→ ИСТОЧНИК
__________
The Telegraph | 18 сентября 2007 г.
Затяжная война КГБ против Нуреева
Джон Бридкат
В 1961 году лучший российский танцовщик балета ускользнул из цепких пальцев своих "опекунов" и бежал на Запад. На протяжении многих лет советская спецслужба продолжала мстить ему
КГБ наблюдал за происходящим. Когда Рудольф Нуреев, самый перспективный из молодых дарований Кировского балета в Ленинграде, сбежал из Советского Союза на Запад в июне 1961, это не стало сюрпризом для сотрудников секретного ведомства.
Вне сцены Нуреев был капризен и своеволен.
О нем знали, что он нарушает правила, заведенные в труппе, заигрывает с западными артистами и западными идеями, когда представляется удобный случай. Во время гастролей Кировского балета в Париже в июне 1961 года, он постоянно ускользал от своего "эскорта", чтобы завязать контакты с французской культурой и французами.
__________
→ УСЛОВИЯ ЗАДАНИЯ
Перепишите целиком приведенную выше статью о том, как КГБ преследовал Нуреева, не меняя в ней ни слова.
__________
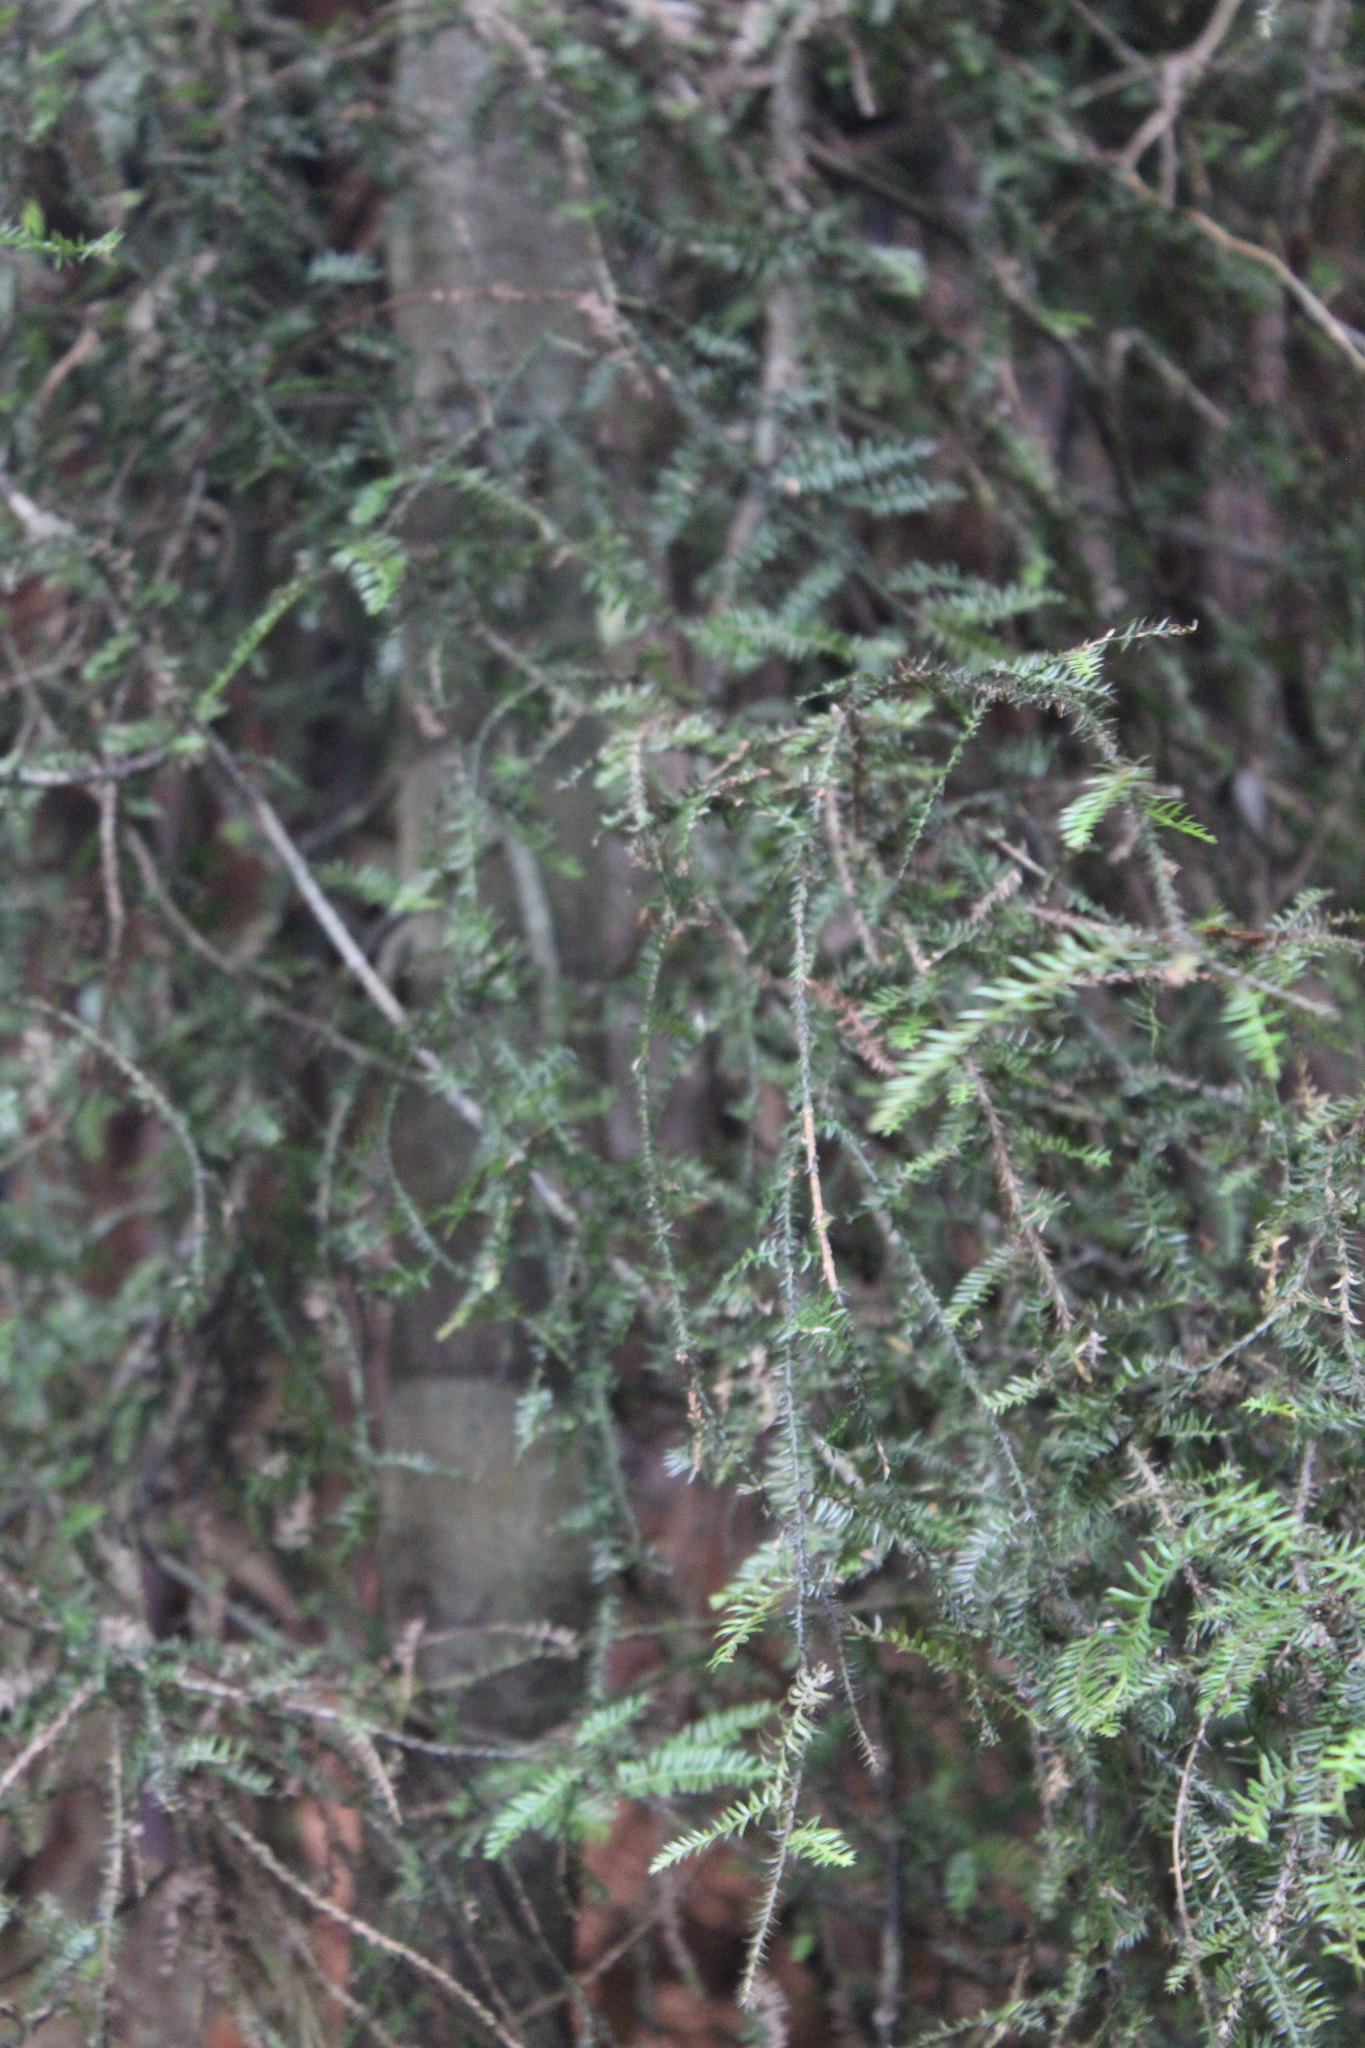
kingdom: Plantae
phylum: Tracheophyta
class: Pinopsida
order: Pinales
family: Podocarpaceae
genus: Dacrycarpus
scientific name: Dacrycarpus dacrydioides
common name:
__________
→ ОТВЕТ
The Telegraph | 18 сентября 2007 г.
Затяжная война КГБ против Нуреева
Джон Бридкат
В 1961 году лучший российский танцовщик балета ускользнул из цепких пальцев своих "опекунов" и бежал на Запад. На протяжении многих лет советская спецслужба продолжала мстить ему
КГБ наблюдал за происходящим. Когда Рудольф Нуреев, самый перспективный из молодых дарований Кировского балета в Ленинграде, сбежал из Советского Союза на Запад в июне 1961, это не стало сюрпризом для сотрудников секретного ведомства.
Вне сцены Нуреев был капризен и своеволен.
О нем знали, что он нарушает правила, заведенные в труппе, заигрывает с западными артистами и западными идеями, когда представляется удобный случай. Во время гастролей Кировского балета в Париже в июне 1961 года, он постоянно ускользал от своего "эскорта", чтобы завязать контакты с французской культурой и французами.